Promotional graphic for Pharmaron, featuring a poster on AAV Forced Degradation Capabilities and genetic toxicology, with a "Download Posters Below" button. It is presented at the Gene Therapy Summit, displaying logos for the summit and Pharmaron, and a DNA strand in the background.

Poster Authors:

Lucy Ballantine, Senior Technical Specialist; Rebecca Rich, Senior Scientist; Amy McGeoch, Industrial Placement Student

Pharmaron – Gene Therapy, Liverpool, UK

AAV Forced Degradation Study in AAV9

Pharmaron has applied AAV forced degradation studies across its AAV process platform for multiple serotypes.
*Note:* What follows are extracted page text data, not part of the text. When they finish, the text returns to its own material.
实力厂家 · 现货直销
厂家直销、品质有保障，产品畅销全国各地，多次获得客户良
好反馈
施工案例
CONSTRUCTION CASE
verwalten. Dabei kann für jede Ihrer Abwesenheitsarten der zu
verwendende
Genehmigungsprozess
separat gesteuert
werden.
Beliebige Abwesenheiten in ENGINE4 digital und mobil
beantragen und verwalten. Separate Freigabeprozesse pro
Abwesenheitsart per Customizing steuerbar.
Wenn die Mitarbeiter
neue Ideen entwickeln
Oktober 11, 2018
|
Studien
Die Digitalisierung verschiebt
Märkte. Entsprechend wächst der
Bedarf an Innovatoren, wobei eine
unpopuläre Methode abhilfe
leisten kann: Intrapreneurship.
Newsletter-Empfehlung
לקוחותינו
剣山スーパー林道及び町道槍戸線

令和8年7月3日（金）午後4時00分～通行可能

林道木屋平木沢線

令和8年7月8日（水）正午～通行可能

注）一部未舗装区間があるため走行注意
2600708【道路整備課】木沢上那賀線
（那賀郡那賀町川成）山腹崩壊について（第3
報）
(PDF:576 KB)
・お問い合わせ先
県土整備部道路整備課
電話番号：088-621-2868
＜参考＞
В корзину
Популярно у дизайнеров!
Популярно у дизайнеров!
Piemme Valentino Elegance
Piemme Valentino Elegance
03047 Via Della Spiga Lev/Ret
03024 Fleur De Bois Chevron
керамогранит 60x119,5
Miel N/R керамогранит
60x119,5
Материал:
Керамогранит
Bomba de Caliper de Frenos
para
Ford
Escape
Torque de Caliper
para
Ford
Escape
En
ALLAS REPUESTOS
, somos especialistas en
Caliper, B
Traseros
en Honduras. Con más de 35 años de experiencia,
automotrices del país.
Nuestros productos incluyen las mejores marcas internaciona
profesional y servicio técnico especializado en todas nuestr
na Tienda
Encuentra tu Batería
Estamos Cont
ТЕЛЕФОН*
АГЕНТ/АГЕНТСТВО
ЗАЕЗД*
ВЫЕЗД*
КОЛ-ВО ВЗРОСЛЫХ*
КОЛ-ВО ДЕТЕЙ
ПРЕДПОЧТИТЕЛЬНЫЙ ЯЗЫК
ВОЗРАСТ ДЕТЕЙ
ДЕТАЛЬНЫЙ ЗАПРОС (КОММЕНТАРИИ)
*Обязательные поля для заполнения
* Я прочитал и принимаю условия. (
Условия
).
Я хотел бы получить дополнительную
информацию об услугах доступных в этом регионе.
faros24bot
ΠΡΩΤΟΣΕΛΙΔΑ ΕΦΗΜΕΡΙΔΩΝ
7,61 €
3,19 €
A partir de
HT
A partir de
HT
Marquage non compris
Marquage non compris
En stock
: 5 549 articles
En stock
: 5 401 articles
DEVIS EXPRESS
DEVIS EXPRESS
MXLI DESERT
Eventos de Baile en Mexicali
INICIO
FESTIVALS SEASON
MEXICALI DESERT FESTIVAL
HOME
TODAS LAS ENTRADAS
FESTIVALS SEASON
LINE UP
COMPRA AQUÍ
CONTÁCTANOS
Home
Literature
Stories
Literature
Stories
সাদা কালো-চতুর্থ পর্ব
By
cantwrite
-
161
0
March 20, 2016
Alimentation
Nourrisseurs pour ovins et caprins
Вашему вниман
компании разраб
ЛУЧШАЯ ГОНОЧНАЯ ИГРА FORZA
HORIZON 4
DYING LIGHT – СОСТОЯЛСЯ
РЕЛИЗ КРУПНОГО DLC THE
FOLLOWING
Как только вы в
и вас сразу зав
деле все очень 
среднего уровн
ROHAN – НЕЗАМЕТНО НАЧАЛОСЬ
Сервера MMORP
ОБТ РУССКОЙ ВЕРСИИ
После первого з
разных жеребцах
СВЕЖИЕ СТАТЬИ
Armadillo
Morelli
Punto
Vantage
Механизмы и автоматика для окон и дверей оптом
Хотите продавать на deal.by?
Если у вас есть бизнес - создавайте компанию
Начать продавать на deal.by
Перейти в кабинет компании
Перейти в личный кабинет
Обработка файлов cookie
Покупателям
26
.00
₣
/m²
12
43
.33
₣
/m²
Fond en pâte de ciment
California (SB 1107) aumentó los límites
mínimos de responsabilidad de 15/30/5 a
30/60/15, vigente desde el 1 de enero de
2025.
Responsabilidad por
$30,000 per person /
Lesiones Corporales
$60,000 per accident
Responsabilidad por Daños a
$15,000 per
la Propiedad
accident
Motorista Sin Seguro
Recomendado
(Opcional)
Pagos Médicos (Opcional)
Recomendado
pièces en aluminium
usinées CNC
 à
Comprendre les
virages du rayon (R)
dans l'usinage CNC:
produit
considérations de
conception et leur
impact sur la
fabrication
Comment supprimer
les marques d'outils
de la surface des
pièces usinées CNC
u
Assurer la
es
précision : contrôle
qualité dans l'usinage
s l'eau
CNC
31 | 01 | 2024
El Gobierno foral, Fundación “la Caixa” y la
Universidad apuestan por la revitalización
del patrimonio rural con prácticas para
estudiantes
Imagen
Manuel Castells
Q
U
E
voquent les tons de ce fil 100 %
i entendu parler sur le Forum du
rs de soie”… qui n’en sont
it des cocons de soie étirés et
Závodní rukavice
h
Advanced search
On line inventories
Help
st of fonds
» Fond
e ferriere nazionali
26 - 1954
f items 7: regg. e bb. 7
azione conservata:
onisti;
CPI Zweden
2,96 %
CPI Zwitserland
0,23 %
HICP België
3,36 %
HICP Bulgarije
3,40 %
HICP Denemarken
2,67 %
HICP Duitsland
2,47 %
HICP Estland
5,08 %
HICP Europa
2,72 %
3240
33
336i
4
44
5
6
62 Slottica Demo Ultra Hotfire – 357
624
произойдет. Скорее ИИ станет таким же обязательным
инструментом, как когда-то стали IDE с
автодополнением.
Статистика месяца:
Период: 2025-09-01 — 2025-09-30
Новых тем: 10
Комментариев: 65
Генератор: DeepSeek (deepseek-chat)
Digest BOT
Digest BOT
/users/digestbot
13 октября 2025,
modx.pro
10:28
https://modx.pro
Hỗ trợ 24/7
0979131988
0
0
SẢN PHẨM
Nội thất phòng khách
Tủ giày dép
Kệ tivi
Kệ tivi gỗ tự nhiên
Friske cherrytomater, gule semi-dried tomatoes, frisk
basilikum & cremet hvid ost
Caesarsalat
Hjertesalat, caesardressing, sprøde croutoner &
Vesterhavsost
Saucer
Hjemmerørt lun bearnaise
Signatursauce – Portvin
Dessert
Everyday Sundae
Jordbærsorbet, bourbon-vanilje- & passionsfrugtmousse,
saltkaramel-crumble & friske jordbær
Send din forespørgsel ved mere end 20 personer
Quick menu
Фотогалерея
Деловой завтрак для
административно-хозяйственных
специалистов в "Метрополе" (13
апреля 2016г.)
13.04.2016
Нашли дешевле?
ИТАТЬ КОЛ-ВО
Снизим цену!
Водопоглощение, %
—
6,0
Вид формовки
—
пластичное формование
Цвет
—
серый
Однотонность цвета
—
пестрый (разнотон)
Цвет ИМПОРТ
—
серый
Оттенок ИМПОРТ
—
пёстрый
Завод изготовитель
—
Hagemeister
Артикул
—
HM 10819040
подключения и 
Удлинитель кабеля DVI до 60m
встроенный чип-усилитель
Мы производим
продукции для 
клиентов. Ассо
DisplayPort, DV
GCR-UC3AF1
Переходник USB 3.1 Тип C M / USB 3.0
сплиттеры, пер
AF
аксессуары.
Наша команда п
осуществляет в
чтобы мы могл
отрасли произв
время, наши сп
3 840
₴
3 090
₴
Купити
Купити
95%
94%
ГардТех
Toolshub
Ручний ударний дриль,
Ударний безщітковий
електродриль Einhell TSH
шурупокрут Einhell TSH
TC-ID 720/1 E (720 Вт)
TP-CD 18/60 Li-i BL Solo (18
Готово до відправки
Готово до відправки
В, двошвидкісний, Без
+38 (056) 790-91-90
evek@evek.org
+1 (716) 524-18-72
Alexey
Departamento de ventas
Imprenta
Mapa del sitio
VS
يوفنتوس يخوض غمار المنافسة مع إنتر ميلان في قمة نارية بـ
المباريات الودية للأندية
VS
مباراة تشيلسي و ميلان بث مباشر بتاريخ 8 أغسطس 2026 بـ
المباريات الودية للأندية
In this poster study, commercially available AAV9 was used to map real-world degradation pathways and confirm which analytical readouts are truly stability-indicating.

AAV9 was challenged with common stressors including pH stress, UV light, mechanical agitation, temperature holds (25°C and 50°C), and repeated freeze-thaw cycles then analyzed using an orthogonal panel of assays spanning identity, purity, potency, and higher-order structure. Results showed the highest degradation at 50°C with increased high molecular weight species and reduced full capsid content plus a drop in infectivity. UV exposure also drove VP3 oxidation and a measurable loss of potency. In contrast, low and high pH conditions produced comparatively low degradation, freeze-thaw showed modest aggregation trends at higher cycle counts, and agitation produced no measurable change across the methods used. Notably, capsid and genome titers remained largely unchanged across conditions, reinforcing why potency and structural assays are essential in an AAV forced degradation strategy.